→ Problem requirements: Rename "collection date" to "date collected" in the stretch from the first of the rows below through the line containing "state / province: Guantánamo", and give that stretch again with nothing else changed.

→ Exercise inputs:
>> Start
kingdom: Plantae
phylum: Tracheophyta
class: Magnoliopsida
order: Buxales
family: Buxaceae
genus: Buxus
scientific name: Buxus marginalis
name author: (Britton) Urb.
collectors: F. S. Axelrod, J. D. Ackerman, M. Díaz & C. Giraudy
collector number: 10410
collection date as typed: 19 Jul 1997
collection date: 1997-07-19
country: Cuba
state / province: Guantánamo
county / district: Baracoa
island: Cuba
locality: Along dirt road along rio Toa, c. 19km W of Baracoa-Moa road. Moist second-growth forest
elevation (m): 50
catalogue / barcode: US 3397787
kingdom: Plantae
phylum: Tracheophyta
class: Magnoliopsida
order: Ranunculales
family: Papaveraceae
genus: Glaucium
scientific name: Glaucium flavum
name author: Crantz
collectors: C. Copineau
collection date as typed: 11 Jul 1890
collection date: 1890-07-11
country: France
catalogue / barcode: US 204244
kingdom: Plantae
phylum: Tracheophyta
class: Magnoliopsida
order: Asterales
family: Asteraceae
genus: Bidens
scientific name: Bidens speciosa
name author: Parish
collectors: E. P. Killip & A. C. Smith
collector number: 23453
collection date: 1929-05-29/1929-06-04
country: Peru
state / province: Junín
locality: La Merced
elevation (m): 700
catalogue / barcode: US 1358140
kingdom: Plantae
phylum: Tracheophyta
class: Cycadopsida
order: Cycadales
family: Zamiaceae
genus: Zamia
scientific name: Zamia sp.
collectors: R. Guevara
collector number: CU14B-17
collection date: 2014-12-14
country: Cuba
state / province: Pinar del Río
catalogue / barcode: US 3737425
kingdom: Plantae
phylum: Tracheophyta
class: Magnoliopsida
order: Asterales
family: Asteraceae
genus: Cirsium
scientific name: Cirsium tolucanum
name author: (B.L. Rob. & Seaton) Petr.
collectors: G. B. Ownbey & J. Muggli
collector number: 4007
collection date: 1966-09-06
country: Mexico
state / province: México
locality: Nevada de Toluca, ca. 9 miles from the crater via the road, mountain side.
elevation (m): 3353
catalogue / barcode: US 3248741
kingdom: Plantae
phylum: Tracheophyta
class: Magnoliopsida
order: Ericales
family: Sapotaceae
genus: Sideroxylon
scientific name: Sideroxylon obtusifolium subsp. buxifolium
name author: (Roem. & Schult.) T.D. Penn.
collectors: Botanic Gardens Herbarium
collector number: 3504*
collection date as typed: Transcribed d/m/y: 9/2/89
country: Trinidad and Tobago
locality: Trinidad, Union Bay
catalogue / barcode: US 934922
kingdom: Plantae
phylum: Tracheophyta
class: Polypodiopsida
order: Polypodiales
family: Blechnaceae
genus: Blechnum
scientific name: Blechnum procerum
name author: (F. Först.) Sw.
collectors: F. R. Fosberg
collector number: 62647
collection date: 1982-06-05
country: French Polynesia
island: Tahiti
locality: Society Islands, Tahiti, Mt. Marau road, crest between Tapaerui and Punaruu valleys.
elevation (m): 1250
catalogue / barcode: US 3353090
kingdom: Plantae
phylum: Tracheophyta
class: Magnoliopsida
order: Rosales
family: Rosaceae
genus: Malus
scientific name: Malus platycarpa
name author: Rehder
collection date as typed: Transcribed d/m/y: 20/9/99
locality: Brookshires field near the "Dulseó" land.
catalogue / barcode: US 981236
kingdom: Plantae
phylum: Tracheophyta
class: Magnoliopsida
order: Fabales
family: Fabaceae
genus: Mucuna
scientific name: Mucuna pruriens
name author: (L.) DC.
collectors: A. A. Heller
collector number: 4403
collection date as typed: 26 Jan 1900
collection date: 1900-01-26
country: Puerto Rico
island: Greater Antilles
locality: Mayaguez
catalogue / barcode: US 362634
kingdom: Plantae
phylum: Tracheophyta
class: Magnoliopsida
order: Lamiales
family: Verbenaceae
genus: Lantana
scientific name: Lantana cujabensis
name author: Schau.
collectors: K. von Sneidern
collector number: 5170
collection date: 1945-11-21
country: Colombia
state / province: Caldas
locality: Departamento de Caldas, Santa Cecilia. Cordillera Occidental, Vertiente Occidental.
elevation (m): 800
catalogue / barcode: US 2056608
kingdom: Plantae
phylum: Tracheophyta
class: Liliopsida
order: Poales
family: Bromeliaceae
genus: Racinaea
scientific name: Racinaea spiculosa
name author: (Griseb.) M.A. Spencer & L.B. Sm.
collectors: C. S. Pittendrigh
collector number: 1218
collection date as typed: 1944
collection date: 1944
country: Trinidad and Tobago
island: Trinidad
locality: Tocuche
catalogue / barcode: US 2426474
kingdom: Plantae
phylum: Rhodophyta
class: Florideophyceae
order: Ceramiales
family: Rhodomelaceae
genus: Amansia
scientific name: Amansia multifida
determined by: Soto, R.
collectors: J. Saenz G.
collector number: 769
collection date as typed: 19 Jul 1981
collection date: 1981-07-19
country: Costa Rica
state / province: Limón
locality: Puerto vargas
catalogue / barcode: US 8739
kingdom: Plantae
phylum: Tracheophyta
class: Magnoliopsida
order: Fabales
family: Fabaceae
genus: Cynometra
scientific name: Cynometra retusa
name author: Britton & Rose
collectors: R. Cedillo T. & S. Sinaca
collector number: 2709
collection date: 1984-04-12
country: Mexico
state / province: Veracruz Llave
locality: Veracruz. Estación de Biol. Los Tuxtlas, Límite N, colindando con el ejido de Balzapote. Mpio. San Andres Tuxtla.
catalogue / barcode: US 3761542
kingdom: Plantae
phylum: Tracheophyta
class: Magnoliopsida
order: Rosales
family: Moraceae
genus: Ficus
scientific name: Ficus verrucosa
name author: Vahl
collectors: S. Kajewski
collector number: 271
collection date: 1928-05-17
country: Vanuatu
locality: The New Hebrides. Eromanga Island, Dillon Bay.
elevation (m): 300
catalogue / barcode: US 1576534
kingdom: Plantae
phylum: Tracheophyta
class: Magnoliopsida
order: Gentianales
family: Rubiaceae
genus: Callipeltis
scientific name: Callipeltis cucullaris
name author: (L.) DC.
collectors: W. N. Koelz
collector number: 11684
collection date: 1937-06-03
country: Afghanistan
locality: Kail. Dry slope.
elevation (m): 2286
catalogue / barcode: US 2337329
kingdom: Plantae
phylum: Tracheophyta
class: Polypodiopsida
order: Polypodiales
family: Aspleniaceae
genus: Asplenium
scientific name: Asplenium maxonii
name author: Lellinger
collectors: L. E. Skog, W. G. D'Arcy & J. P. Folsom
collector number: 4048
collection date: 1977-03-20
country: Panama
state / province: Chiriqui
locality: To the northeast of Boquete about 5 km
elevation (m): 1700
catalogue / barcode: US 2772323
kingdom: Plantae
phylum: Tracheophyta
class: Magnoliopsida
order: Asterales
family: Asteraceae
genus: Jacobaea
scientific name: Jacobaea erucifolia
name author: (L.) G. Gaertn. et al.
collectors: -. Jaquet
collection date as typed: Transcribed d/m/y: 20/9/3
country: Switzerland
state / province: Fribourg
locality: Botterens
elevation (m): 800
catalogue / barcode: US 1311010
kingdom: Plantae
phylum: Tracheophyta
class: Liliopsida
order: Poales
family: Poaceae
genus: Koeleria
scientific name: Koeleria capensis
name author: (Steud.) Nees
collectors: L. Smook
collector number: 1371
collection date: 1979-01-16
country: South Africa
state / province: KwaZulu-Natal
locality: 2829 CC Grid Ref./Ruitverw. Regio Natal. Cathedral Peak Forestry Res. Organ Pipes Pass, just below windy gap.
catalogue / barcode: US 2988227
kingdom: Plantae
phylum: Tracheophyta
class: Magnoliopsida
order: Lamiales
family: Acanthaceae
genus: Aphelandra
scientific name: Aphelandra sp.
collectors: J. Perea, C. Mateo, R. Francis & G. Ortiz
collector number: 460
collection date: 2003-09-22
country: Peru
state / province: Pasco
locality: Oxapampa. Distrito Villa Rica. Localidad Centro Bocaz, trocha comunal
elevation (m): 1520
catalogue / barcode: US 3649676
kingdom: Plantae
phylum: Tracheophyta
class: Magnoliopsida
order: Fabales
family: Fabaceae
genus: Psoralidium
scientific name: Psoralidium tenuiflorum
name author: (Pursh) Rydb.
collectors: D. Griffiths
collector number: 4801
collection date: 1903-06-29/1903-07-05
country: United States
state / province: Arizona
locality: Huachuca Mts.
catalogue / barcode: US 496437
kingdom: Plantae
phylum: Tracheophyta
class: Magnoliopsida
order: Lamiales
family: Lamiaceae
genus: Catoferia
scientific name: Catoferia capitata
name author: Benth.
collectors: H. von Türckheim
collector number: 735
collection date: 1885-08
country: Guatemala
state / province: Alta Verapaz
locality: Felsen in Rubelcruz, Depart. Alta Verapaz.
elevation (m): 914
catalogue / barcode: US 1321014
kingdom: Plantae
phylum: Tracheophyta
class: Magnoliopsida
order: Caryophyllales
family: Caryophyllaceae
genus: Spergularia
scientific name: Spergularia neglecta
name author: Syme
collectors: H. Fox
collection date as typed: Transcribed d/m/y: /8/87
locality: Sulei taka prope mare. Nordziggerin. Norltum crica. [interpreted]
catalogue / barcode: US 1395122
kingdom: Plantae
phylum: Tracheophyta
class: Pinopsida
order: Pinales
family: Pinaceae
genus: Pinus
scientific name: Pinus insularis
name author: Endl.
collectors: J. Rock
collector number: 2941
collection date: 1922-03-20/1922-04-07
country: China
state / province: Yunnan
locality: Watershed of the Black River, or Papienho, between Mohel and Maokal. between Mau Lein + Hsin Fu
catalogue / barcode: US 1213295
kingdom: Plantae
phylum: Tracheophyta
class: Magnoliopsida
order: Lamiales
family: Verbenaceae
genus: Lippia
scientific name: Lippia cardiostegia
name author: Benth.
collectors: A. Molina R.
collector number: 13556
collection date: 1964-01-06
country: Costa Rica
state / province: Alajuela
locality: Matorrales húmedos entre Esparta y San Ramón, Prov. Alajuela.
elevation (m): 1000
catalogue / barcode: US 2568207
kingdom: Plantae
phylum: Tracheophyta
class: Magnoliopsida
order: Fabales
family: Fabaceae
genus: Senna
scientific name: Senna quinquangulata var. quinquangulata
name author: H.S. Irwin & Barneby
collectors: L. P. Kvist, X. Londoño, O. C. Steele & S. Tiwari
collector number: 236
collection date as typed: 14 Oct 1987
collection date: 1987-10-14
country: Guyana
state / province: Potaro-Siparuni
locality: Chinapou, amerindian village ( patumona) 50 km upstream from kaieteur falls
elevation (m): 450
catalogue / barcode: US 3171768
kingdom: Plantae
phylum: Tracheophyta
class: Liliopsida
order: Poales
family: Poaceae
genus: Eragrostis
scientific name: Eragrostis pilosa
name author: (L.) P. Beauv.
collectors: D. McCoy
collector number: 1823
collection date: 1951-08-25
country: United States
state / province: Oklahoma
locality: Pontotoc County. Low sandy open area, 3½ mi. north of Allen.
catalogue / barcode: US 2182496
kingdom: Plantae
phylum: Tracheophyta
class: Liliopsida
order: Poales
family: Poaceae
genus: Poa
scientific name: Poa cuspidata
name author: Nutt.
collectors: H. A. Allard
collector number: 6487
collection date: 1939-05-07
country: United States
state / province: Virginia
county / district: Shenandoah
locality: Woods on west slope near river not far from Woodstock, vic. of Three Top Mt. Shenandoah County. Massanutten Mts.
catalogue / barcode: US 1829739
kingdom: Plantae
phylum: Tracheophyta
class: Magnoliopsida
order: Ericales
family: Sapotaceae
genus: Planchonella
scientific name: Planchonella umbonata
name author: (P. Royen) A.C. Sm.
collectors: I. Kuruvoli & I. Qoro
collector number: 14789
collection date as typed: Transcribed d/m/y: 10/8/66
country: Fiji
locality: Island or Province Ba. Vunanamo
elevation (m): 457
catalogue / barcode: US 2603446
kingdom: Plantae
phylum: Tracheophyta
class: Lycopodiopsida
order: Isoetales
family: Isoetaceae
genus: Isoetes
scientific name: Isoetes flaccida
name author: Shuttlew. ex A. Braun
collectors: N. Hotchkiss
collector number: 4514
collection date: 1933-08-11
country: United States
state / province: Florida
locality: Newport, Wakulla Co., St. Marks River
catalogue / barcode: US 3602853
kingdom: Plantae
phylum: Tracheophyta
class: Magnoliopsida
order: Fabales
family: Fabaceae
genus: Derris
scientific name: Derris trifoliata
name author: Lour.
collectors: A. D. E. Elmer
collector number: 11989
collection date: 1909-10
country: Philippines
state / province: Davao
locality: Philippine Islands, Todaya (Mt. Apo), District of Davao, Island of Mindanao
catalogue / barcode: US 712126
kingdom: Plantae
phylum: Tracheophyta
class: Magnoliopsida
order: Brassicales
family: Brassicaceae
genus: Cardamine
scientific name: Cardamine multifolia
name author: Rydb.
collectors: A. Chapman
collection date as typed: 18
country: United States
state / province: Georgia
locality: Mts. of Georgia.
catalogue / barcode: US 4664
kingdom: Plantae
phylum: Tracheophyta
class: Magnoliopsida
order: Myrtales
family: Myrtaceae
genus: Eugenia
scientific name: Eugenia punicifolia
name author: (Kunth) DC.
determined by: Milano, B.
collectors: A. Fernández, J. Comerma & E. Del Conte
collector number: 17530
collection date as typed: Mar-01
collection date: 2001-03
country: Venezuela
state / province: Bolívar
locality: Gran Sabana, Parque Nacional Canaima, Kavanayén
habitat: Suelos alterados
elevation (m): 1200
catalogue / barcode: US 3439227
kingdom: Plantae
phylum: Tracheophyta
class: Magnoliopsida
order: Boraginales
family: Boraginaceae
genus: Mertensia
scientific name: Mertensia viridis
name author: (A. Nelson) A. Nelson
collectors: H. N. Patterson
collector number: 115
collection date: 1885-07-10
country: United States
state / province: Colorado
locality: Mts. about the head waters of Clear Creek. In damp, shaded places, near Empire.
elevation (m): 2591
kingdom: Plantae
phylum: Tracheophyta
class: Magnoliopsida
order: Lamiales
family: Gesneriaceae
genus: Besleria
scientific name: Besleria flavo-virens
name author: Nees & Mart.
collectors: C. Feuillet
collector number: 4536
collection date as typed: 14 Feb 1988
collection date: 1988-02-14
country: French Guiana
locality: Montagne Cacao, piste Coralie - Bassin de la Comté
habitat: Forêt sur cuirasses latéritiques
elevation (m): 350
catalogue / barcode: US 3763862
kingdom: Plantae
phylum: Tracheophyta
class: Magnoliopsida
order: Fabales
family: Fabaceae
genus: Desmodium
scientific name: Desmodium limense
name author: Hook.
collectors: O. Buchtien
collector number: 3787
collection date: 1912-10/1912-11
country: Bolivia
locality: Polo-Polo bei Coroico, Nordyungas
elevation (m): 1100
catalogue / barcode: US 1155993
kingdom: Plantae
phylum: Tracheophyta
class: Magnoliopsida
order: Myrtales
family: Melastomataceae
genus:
>> End
→ Result for this exercise:
kingdom: Plantae
phylum: Tracheophyta
class: Magnoliopsida
order: Buxales
family: Buxaceae
genus: Buxus
scientific name: Buxus marginalis
name author: (Britton) Urb.
collectors: F. S. Axelrod, J. D. Ackerman, M. Díaz & C. Giraudy
collector number: 10410
date collected as typed: 19 Jul 1997
date collected: 1997-07-19
country: Cuba
state / province: Guantánamo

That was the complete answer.